- [TEXTO PARA LEER]:

=-=-=

Que me gusta pasear por mi ciudad es algo consustancial a la forma que tengo de vivir. Como es que en cada recorrido haga abstracción mental para imaginarme lo que la historia haya podido deparar en cada lugar que frecuento. Porque así valoro con mayor intensidad aquello que la vida me esté permitiendo conocer. Un caminante más, como otros muchos con los que me cruzo de continuo y que igualmente disfrutan de la esencia de nuestros rincones.
También los alrededores a la ciudad envuelven lo suyo. No son pocas las veces que atravieso esa línea que separa España y Portugal, cruzando el famoso rio Caya (Caia en portugués), un afluente del río Guadiana que en un corto tramo de su curso final en Badajoz forma la frontera natural entre los dos países.
A mi mente llega lo que pudo acaecer en esas instancias tiempos atrás, en situaciones de conflicto bélico o de acercamiento entre ambos países, porque de todo ha habido y bien narrado por historiadores y mentes inquietas que quieren saber para sacar sus propias conclusiones, científicas o meramente anecdóticas.
Y es sobre este lugar al que ahora quiero referirme por lo sucedido en el siglo XVIII, más concreto en el año 1729, cuando se vivió lo que se conoce como el «intercambio de las princesas”, un momento histórico en que la frontera luso-española de Caya, entre las ciudades de Elvas y Badajoz, fuera protagonista del doble compromiso de enlace entre las dinastías de los Borbones y los Braganza, acordadas por las Cortes de Madrid y Lisboa, con la pretensión estratégica no sólo de perpetuar las dinastías de ambas casas reales sino también establecer lazos de unión entre ambos países, eliminando desavenencias.
De esta forma, el doble compromiso suponía que el entonces príncipe de Asturias y que posteriormente reinara con el nombre de Fernando VI, hijo de Felipe V y su primera esposa María Luisa de Gabriela de Saboya, que contaba con la edad de 15 años, se casara con la princesa portuguesa María Magdalena Teresa Bárbara de Braganza, que contaba con la edad de 18 años, hija primera del rey Juan V de Portugal y de la Archiduquesa María Ana de Austria. Y la hermana del príncipe español, María Ana Victoria, de 11 años de edad, hija de Felipe V y de su segunda esposa Isabel Farnesio, con el príncipe de Brasil, más adelante rey de Portugal, bajo el nombre de José I, que tenía 15 años.
Con tan insigne acontecimiento se estipuló que ambos monarcas se encontraran a unos cinco kilómetros de Badajoz, sobre la frontera que establece el río Caya. Las poblaciones de Elvas y Badajoz se vieron envueltas en las fiestas reales que se proyectaban para concordia de las cortes respectivas que se desplazarían para presenciar el acontecimiento. Suntuosos gastos que tuvieron que afrontar las poblaciones y los nobles en ellas establecidos, para acogida de los visitantes.

=-=-=

- [DATOS]:
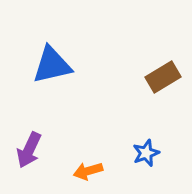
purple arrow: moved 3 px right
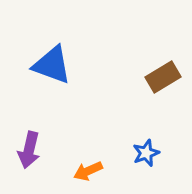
blue triangle: rotated 33 degrees clockwise
purple arrow: rotated 12 degrees counterclockwise
orange arrow: rotated 8 degrees counterclockwise
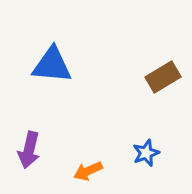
blue triangle: rotated 15 degrees counterclockwise
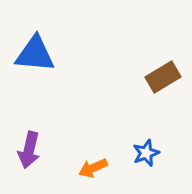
blue triangle: moved 17 px left, 11 px up
orange arrow: moved 5 px right, 3 px up
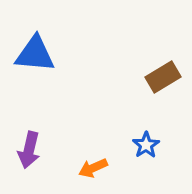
blue star: moved 8 px up; rotated 12 degrees counterclockwise
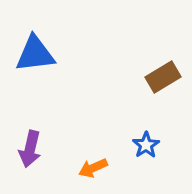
blue triangle: rotated 12 degrees counterclockwise
purple arrow: moved 1 px right, 1 px up
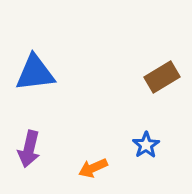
blue triangle: moved 19 px down
brown rectangle: moved 1 px left
purple arrow: moved 1 px left
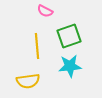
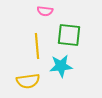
pink semicircle: rotated 21 degrees counterclockwise
green square: moved 1 px up; rotated 25 degrees clockwise
cyan star: moved 9 px left
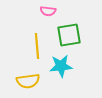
pink semicircle: moved 3 px right
green square: rotated 15 degrees counterclockwise
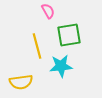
pink semicircle: rotated 126 degrees counterclockwise
yellow line: rotated 10 degrees counterclockwise
yellow semicircle: moved 7 px left, 1 px down
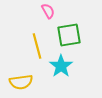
cyan star: rotated 30 degrees counterclockwise
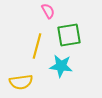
yellow line: rotated 30 degrees clockwise
cyan star: rotated 30 degrees counterclockwise
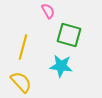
green square: rotated 25 degrees clockwise
yellow line: moved 14 px left, 1 px down
yellow semicircle: rotated 125 degrees counterclockwise
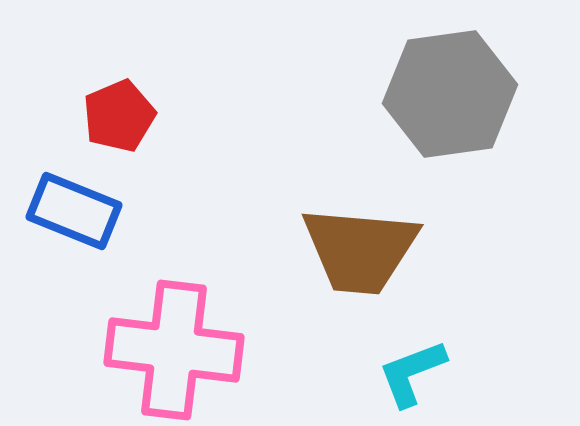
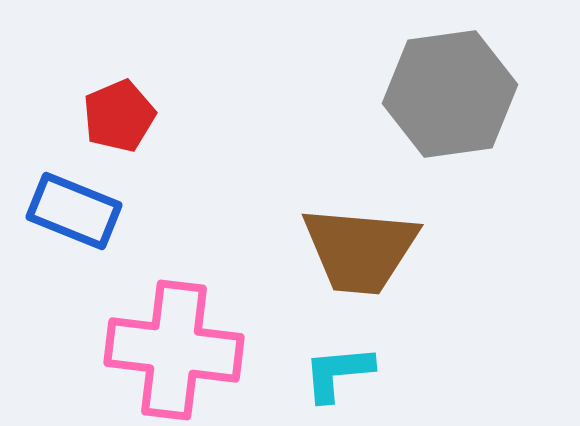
cyan L-shape: moved 74 px left; rotated 16 degrees clockwise
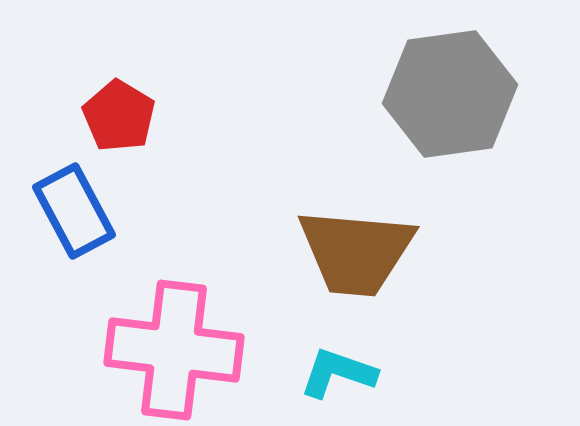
red pentagon: rotated 18 degrees counterclockwise
blue rectangle: rotated 40 degrees clockwise
brown trapezoid: moved 4 px left, 2 px down
cyan L-shape: rotated 24 degrees clockwise
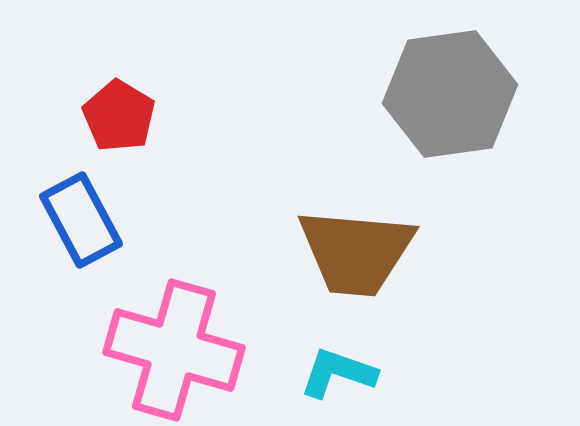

=-=-=

- [EJERCICIO 1]:
Vuelve a escribir, sin alterar nada, el pasaje del texto sobre el intercambio de las princesas que va desde «Con tan insigne» hasta «de los visitantes.», ambos incluidos.
- [EJERCICIO 2]:
Prosigue el texto sobre el intercambio de las princesas a partir de su última oración.

- [RESPUESTA 1]:
Con tan insigne acontecimiento se estipuló que ambos monarcas se encontraran a unos cinco kilómetros de Badajoz, sobre la frontera que establece el río Caya. Las poblaciones de Elvas y Badajoz se vieron envueltas en las fiestas reales que se proyectaban para concordia de las cortes respectivas que se desplazarían para presenciar el acontecimiento. Suntuosos gastos que tuvieron que afrontar las poblaciones y los nobles en ellas establecidos, para acogida de los visitantes.

- [RESPUESTA 2]:
Cuando no por hechos bélicos, la paz también producía sus coletazos económicos para una ciudad, como es la de Badajoz, que le costaba restablecerse. No es este el único evento suntuoso que ocurría en la ciudad pues como se encargan de recordarnos los estudiosos del tema, “por unas causas o por otras, con escasas excepciones, todos los reyes de España y miembros de sus familias, infinidad de miembros de la realeza, la alta nobleza y la jerarquía eclesiástica, estuvieron en Badajoz” (Alberto González, cronista de la ciudad), como sucediera con las boda igualmente concertada de Juan I de Castilla con Beatriz de Portugal en 1383; el recibimiento solemne que se hacía a la infanta Isabel de Portugal, cuando acudía a Badajoz el 12 de enero de 1526 para casarse con el emperador Carlos I de España y V de Alemania, celebrándose en la ciudad públicos regocijos durante seis días; las fiestas realizadas en 1543 conmemorando la llegada de María, hija del rey de Portugal Juan III, que más tarde se convertirá en esposa del rey Felipe II de España y I de Portugal; el recibimiento triunfal que se hacía el 20 de diciembre de 1576 al rey Sebastián XVI de Portugal, en viaje hacia Guadalupe para reunirse con el monarca español, momento en que Badajoz se engalanó con cuatro arcos alegóricos en el tránsito por la ciudad hacia la puerta de la Catedral. La estancia del rey Felipe II para emprender la ocupación de Portugal en 1580 (con el fallecimiento en esta localidad de su esposa Ana de Austria), que llegara a arruinar a Pedro Rodríguez de Fonseca y Ulloa, cuyo palacio céntrico sirviera de estancia real, pues no en vano ocupaba casi la totalidad de una gran manzana que daba a la por entonces plaza de los Fonseca (actual plaza de la Soledad), entre la calle portería de Santa Ana (actual calle Duque de San Germán) y San Agustín (actual José Lanot). Las sonadas estancias de Carlos IV y toda su familia, y su hija Carlota, reina de Portugal, en 1796 y 1801, traídos por el príncipe de la Paz, el badajocense Manuel Godoy. Y otros muchos acontecimientos que, como digo, hacían de la ciudad que tuviera que florecer y aparentar una riqueza que no tenía.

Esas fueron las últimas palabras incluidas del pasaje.